「という訳で織斑君、クラス代表就任おめでとう~!!」
『おめでと~!』
パンパンっと小気味よい火薬の炸裂音と共にクラッカーが乱射されていく。クラッカーから飛び出す紙テープは其方此方に飛びながらパーティの開始の合図となった。食堂の壁にはデカデカと貼られている『織斑一夏クラス代表就任パーティー』と書かれた紙があるがそれを見るたびに一夏の心はずっしりと重くなっていく。元々やりたくなかったのだが、実力の差で決められた決定権故にやらざるを得なくなってしまった現実に胃が痛くなるような感覚を覚えている。
「いやぁこれでクラス対抗戦も盛り上がるよねぇ!同じクラスに男子がいてよかった!」
「本当本当!」
と喜びを露わにしている少女達を見ていると無理矢理にでも気持ちを起こさなければ行けないような気がしてならない。少しでも気を直そうとしているがどうも気乗りしないらしい。
「カミツレさん、どうぞ」
「ああ、悪いなセシリア」
一応クラス代表戦を戦った者としてセシリアとカミツレも参加はしているが純粋にジュースやお菓子を食べに来ているかのようで端のテーブルに座りながらちびちびと楽しんでいるようである。
「あ~あ……織斑君が代表か」
「あれアンタはいやなの?」
「そうじゃないけどさ、専用機持ってるけど私は杉山君が良かったのよ。あの時の試合凄い感動したもの。最後の瞬間までオルコットさんに喰らい付こうする獣みたいに鋭い目と諦めなかった姿勢!それで代表候補生に引き分けたんだよ?」
「あー分かる分かる、あの試合本当に凄かったもんねぇ」
一部の女子たちは一夏の話ではなくクラス代表戦のセシリア対カミツレの話へとシフトしていた。実際あの時の試合に感動したりカミツレに対する認識を改めたりする者はかなり多かった。同時に真耶の弟子であるという事も知れ渡っている、一見聞くと真耶の弟子というのはやや不安が出来るような感じがするがそれは普段の真耶しか知らないからの弊害であって実際の真耶は非常に強い。

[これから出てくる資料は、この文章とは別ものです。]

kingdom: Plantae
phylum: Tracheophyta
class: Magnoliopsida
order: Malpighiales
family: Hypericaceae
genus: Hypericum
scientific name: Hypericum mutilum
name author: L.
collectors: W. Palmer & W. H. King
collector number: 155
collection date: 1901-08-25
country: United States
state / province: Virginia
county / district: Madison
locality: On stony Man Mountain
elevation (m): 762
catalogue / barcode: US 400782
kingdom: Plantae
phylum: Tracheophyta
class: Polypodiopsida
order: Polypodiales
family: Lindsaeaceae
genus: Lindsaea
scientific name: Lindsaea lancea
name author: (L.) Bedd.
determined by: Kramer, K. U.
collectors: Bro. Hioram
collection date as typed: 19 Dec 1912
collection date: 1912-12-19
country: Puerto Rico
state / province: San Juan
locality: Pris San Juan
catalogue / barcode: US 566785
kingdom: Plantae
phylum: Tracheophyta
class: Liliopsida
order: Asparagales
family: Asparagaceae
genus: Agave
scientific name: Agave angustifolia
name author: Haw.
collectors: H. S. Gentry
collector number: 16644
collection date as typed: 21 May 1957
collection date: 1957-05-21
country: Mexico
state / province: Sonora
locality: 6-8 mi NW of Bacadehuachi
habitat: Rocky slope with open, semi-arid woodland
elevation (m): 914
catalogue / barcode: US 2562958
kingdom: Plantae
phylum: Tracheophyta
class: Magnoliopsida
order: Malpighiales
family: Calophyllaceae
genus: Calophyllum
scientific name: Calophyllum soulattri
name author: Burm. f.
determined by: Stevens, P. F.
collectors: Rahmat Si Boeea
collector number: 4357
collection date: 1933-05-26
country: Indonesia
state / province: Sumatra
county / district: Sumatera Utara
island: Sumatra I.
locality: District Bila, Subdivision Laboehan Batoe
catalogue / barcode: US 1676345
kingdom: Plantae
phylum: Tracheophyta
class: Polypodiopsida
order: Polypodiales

「織斑君とは動きとかが全く違ったよね、既に決めてたって言うか」
「キレがあったよね。しかもISは打鉄をカスタムしただけって話だし」
「実は本当に凄い才能ある人なんじゃないの杉山君って」
ある意味それは合っているようで間違っている。あれは本当に既に決まっていたのである、セシリアの事を前調べした際にどのように対処するかを頭に入れた上で真耶との特訓に加えてもらったのであの動きが出来たのである為に自分の才能ではなく努力の結晶なのである。そしてこの試合の結果は各学年にも伝わっており波紋を呼んでいる。そのような事を皆が思っていると食堂に一人のテンションが高い生徒が入ってきた。
「はいは~い新聞部で~す!!話題の新入生、織斑 一夏君と杉山 カミツレ君に特別インタビューをしに来ましたー!あっこれ名刺ね」
「あっこれは如何も……えっと……かおる、かおるこ……?」
「アハハハッ違う違う、まゆずみって読むのよそれで。黛 薫子ね。うーん名前の部分もうちょっと大きくして読み易くした方が良いかもなぁ」
挨拶をしながらボイスレコーダーを取り出しながら無邪気な子供のような笑顔でそれを向けた。